── Records for this task
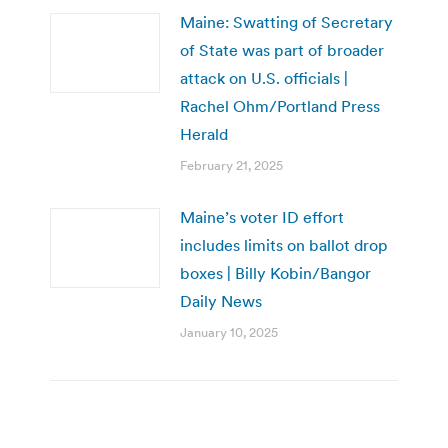
Maine: Swatting of Secretary
of State was part of broader
attack on U.S. officials |
Rachel Ohm/Portland Press
Herald
February 21, 2025
Maine’s voter ID effort
includes limits on ballot drop
boxes | Billy Kobin/Bangor
Daily News
January 10, 2025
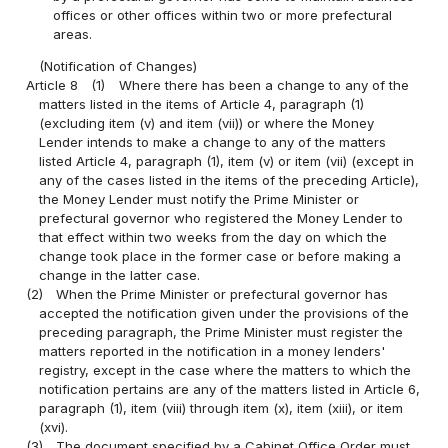
offices or other offices within two or more prefectural
areas.
(Notification of Changes)
Article 8
(1)
Where there has been a change to any of the
matters listed in the items of Article 4, paragraph (1)
(excluding item (v) and item (vii)) or where the Money
Lender intends to make a change to any of the matters
listed Article 4, paragraph (1), item (v) or item (vii) (except in
any of the cases listed in the items of the preceding Article),
the Money Lender must notify the Prime Minister or
prefectural governor who registered the Money Lender to
that effect within two weeks from the day on which the
change took place in the former case or before making a
change in the latter case.
(2)
When the Prime Minister or prefectural governor has
accepted the notification given under the provisions of the
preceding paragraph, the Prime Minister must register the
matters reported in the notification in a money lenders'
registry, except in the case where the matters to which the
notification pertains are any of the matters listed in Article 6,
paragraph (1), item (viii) through item (x), item (xiii), or item
(xvi).
(3)
The document specified by a Cabinet Office Order must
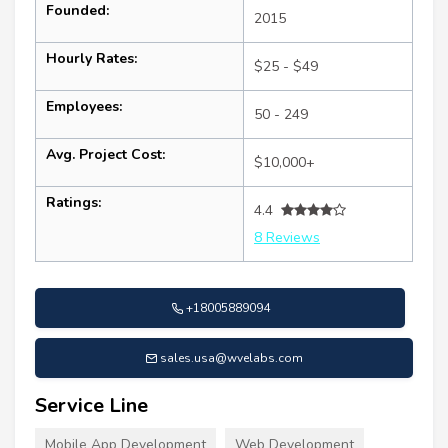
Founded:
2015
Hourly Rates:
$25 - $49
Employees:
50 - 249
Avg. Project Cost:
$10,000+
Ratings:
4.4
8 Reviews
+18005889094
sales.usa@wvelabs.com
Service Line
Mobile App Development
Web Development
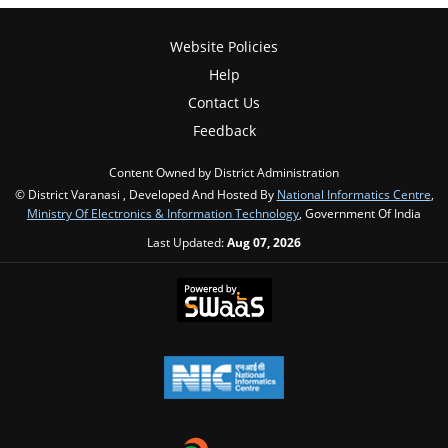
Website Policies
Help
Contact Us
Feedback
Content Owned by District Administration
© District Varanasi , Developed And Hosted By
National Informatics Centre
,
Ministry Of Electronics & Information Technology
, Government Of India
Last Updated:
Aug 07, 2026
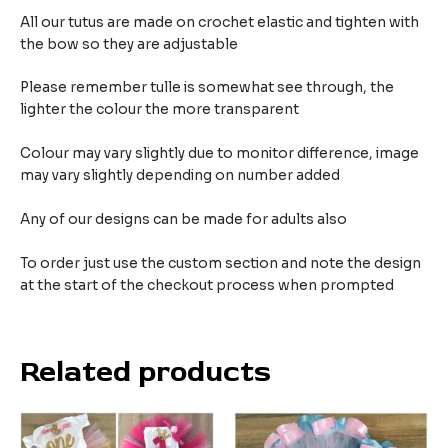
All our tutus are made on crochet elastic and tighten with
the bow so they are adjustable
Please remember tulle is somewhat see through, the
lighter the colour the more transparent
Colour may vary slightly due to monitor difference, image
may vary slightly depending on number added
Any of our designs can be made for adults also
To order just use the custom section and note the design
at the start of the checkout process when prompted
Related products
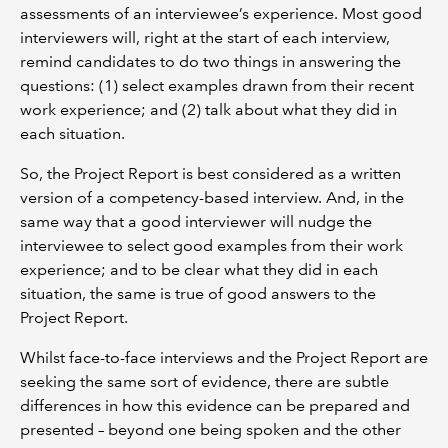
assessments of an interviewee’s experience. Most good
interviewers will, right at the start of each interview,
remind candidates to do two things in answering the
questions: (1) select examples drawn from their recent
work experience; and (2) talk about what they did in
each situation.
So, the Project Report is best considered as a written
version of a competency-based interview. And, in the
same way that a good interviewer will nudge the
interviewee to select good examples from their work
experience; and to be clear what they did in each
situation, the same is true of good answers to the
Project Report.
Whilst face-to-face interviews and the Project Report are
seeking the same sort of evidence, there are subtle
differences in how this evidence can be prepared and
presented – beyond one being spoken and the other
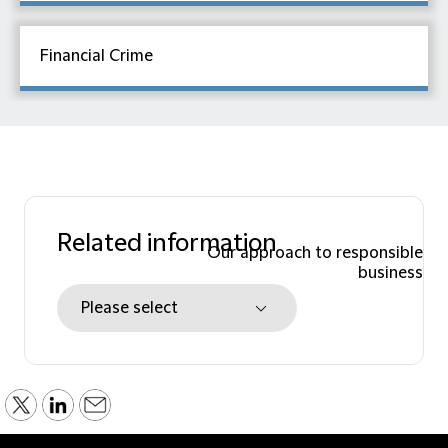
Financial Crime
Related information
Our approach to responsible
business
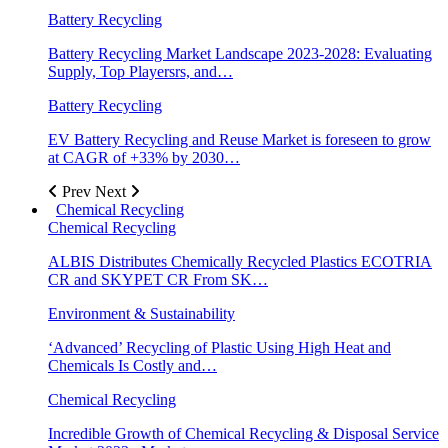
Battery Recycling
Battery Recycling Market Landscape 2023-2028: Evaluating
Supply, Top Playersrs, and…
Battery Recycling
EV Battery Recycling and Reuse Market is foreseen to grow
at CAGR of +33% by 2030…
Prev
Next
Chemical Recycling
Chemical Recycling
ALBIS Distributes Chemically Recycled Plastics ECOTRIA
CR and SKYPET CR From SK…
Environment & Sustainability
‘Advanced’ Recycling of Plastic Using High Heat and
Chemicals Is Costly and…
Chemical Recycling
Incredible Growth of Chemical Recycling & Disposal Service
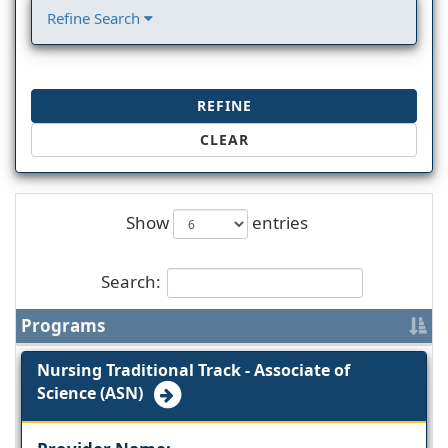
Refine Search
REFINE
CLEAR
Show
entries
Search:
Programs
Nursing Traditional Track - Associate of
Science (ASN)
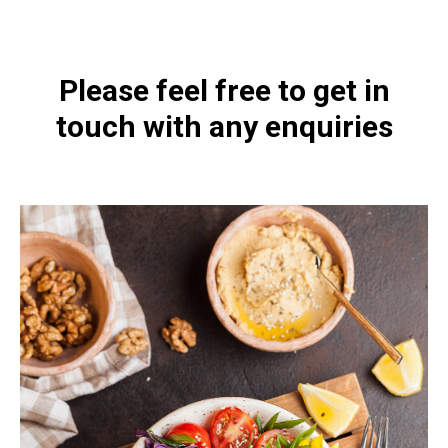
Please feel free to get in
touch with any enquiries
────
What you are asked to do =>
Rewrite the lines above as a numbered list, skipping any blank lines and leaving out the picture markers.

Expected output =>
1. Maine: Swatting of Secretary
2. of State was part of broader
3. attack on U.S. officials |
4. Rachel Ohm/Portland Press
5. Herald
6. February 21, 2025
7. Maine’s voter ID effort
8. includes limits on ballot drop
9. boxes | Billy Kobin/Bangor
10. Daily News
11. January 10, 2025
12. offices or other offices within two or more prefectural
13. areas.
14. (Notification of Changes)
15. Article 8
16. (1)
17. Where there has been a change to any of the
18. matters listed in the items of Article 4, paragraph (1)
19. (excluding item (v) and item (vii)) or where the Money
20. Lender intends to make a change to any of the matters
21. listed Article 4, paragraph (1), item (v) or item (vii) (except in
22. any of the cases listed in the items of the preceding Article),
23. the Money Lender must notify the Prime Minister or
24. prefectural governor who registered the Money Lender to
25. that effect within two weeks from the day on which the
26. change took place in the former case or before making a
27. change in the latter case.
28. (2)
29. When the Prime Minister or prefectural governor has
30. accepted the notification given under the provisions of the
31. preceding paragraph, the Prime Minister must register the
32. matters reported in the notification in a money lenders'
33. registry, except in the case where the matters to which the
34. notification pertains are any of the matters listed in Article 6,
35. paragraph (1), item (viii) through item (x), item (xiii), or item
36. (xvi).
37. (3)
38. The document specified by a Cabinet Office Order must
39. Founded:
40. 2015
41. Hourly Rates:
42. $25 - $49
43. Employees:
44. 50 - 249
45. Avg. Project Cost:
46. $10,000+
47. Ratings:
48. 4.4
49. 8 Reviews
50. +18005889094
51. sales.usa@wvelabs.com
52. Service Line
53. Mobile App Development
54. Web Development
55. Website Policies
56. Help
57. Contact Us
58. Feedback
59. Content Owned by District Administration
60. © District Varanasi , Developed And Hosted By
61. National Informatics Centre
62. ,
63. Ministry Of Electronics & Information Technology
64. , Government Of India
65. Last Updated:
66. Aug 07, 2026
67. All our tutus are made on crochet elastic and tighten with
68. the bow so they are adjustable
69. Please remember tulle is somewhat see through, the
70. lighter the colour the more transparent
71. Colour may vary slightly due to monitor difference, image
72. may vary slightly depending on number added
73. Any of our designs can be made for adults also
74. To order just use the custom section and note the design
75. at the start of the checkout process when prompted
76. Related products
77. assessments of an interviewee’s experience. Most good
78. interviewers will, right at the start of each interview,
79. remind candidates to do two things in answering the
80. questions: (1) select examples drawn from their recent
81. work experience; and (2) talk about what they did in
82. each situation.
83. So, the Project Report is best considered as a written
84. version of a competency-based interview. And, in the
85. same way that a good interviewer will nudge the
86. interviewee to select good examples from their work
87. experience; and to be clear what they did in each
88. situation, the same is true of good answers to the
89. Project Report.
90. Whilst face-to-face interviews and the Project Report are
91. seeking the same sort of evidence, there are subtle
92. differences in how this evidence can be prepared and
93. presented – beyond one being spoken and the other
94. Financial Crime
95. Related information
96. Our approach to responsible
97. business
98. Battery Recycling
99. Battery Recycling Market Landscape 2023-2028: Evaluating
100. Supply, Top Playersrs, and…
101. Battery Recycling
102. EV Battery Recycling and Reuse Market is foreseen to grow
103. at CAGR of +33% by 2030…
104. Prev
105. Next
106. Chemical Recycling
107. Chemical Recycling
108. ALBIS Distributes Chemically Recycled Plastics ECOTRIA
109. CR and SKYPET CR From SK…
110. Environment & Sustainability
111. ‘Advanced’ Recycling of Plastic Using High Heat and
112. Chemicals Is Costly and…
113. Chemical Recycling
114. Incredible Growth of Chemical Recycling & Disposal Service
115. Refine Search
116. REFINE
117. CLEAR
118. Show
119. entries
120. Search:
121. Programs
122. Nursing Traditional Track - Associate of
123. Science (ASN)
124. Please feel free to get in
125. touch with any enquiries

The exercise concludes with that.